Platforms “have a fundamental legal and ethical responsibility to prevent the use of their services in ways that harm artists,” the label added.
Various AI programs have become so advanced that they are now able to replicate both music and the voices of artists, threatening UMG’s massive catalog worth billions of dollars. The label regards AI-generated music as an existential threat to its business model.
Read more: Italy bans ChatGPT
Earlier this month, UMG sent a letter to streaming platforms such as Apple Music, Spotify and Pandora, asking them to block AI from accessing its catalog. The company has “a moral and commercial responsibility to our artists to work to prevent the unauthorized use of their music,” a spokesman told CNN on Tuesday.
“I’m not sure how effective this will be as AI services will likely still be able to access the copyrighted material one way or another,” Karl Fowlkes, an entertainment and business attorney in New York, told CNN.
Fowlkes argued that the government should “explicitly ban” AI companies from using copyrighted work to train their models. Copyright is intended to protect original art, “not works created by machines that used the original art to create new work,” he said.
The US Copyright Office issued new guidance in March saying that it will decide on a case-by-case basis whether AI-generated work can be copyrighted, explaining that this depends on whether something is merely a “mechanical reproduction” or the result of an author’s “own original mental conception, to which [the author] gave visible form.”

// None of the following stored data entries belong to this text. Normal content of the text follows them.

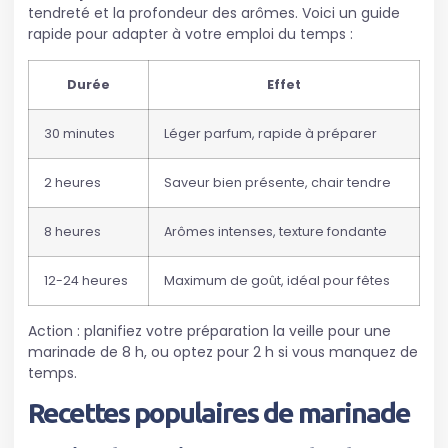
tendreté et la profondeur des arômes. Voici un guide
rapide pour adapter à votre emploi du temps :
Durée
Effet
30 minutes
Léger parfum, rapide à préparer
2 heures
Saveur bien présente, chair tendre
8 heures
Arômes intenses, texture fondante
12-24 heures
Maximum de goût, idéal pour fêtes
Action : planifiez votre préparation la veille pour une
marinade de 8 h, ou optez pour 2 h si vous manquez de
temps.
Recettes populaires de
marinade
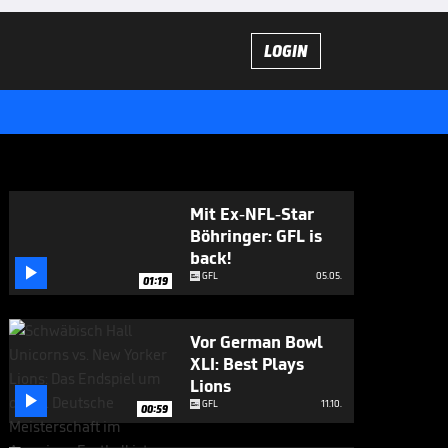
LOGIN
Mit Ex-NFL-Star
Böhringer: GFL is
back!

GFL
05.05.
01:19
Vor German Bowl
XLI: Best Plays
Lions

GFL
11.10.
00:59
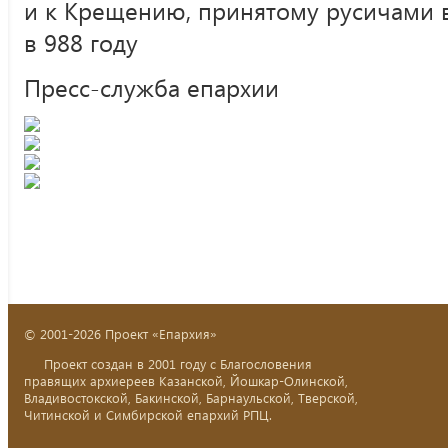
и к Крещению, принятому русичами 
в 988 году
Пресс-служба епархии
© 2001-2026 Проект «Епархия»
Проект создан в 2001 году с Благословения
правящих архиереев Казанской, Йошкар-Олинской,
Владивостокской, Бакинской, Барнаульской, Тверской,
Читинской и Симбирской епархий РПЦ.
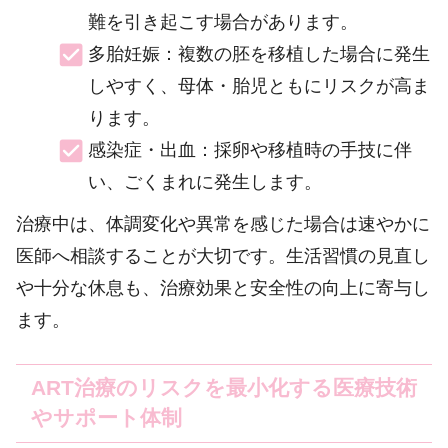
難を引き起こす場合があります。
多胎妊娠：複数の胚を移植した場合に発生
しやすく、母体・胎児ともにリスクが高ま
ります。
感染症・出血：採卵や移植時の手技に伴
い、ごくまれに発生します。
治療中は、体調変化や異常を感じた場合は速やかに
医師へ相談することが大切です。生活習慣の見直し
や十分な休息も、治療効果と安全性の向上に寄与し
ます。
ART治療のリスクを最小化する医療技術
やサポート体制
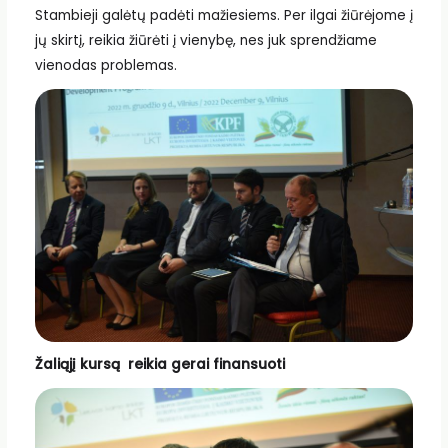
Stambieji galėtų padėti mažiesiems. Per ilgai žiūrėjome į
jų skirtį, reikia žiūrėti į vienybę, nes juk sprendžiame
vienodas problemas.
Žaliąjį kursą reikia gerai finansuoti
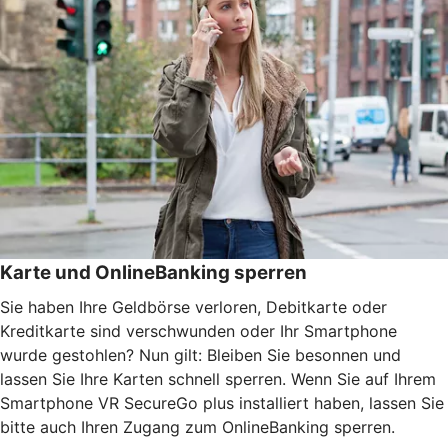
Karte und OnlineBanking sperren
Sie haben Ihre Geldbörse verloren, Debitkarte oder
Kreditkarte sind verschwunden oder Ihr Smartphone
wurde gestohlen? Nun gilt: Bleiben Sie besonnen und
lassen Sie Ihre Karten schnell sperren. Wenn Sie auf Ihrem
Smartphone VR SecureGo plus installiert haben, lassen Sie
bitte auch Ihren Zugang zum OnlineBanking sperren.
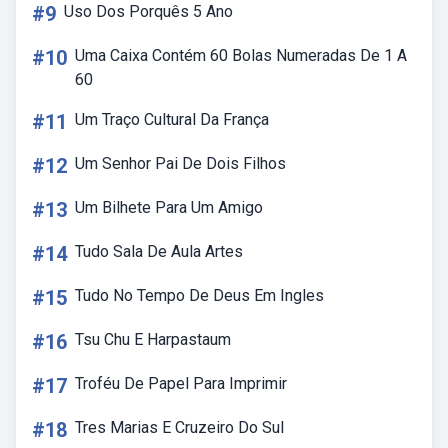
#9
Uso Dos Porquês 5 Ano
#10
Uma Caixa Contém 60 Bolas Numeradas De 1 A
60
#11
Um Traço Cultural Da França
#12
Um Senhor Pai De Dois Filhos
#13
Um Bilhete Para Um Amigo
#14
Tudo Sala De Aula Artes
#15
Tudo No Tempo De Deus Em Ingles
#16
Tsu Chu E Harpastaum
#17
Troféu De Papel Para Imprimir
#18
Tres Marias E Cruzeiro Do Sul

DJ and producer David Guetta demonstrated in February how easy it was to create new music using two AI programs, ChatGPT for lyrics and Uberduck for vocals. After just an hour, he had a rap song that sounded like the work of Eminem. Guetta played it at one of his shows, but said he would never release it commercially.
“That is an ethical problem that needs to be addressed because it sounds crazy to me that today I can type lyrics and it’s going to sound like Drake is rapping it, or Eminem,” he said at the time.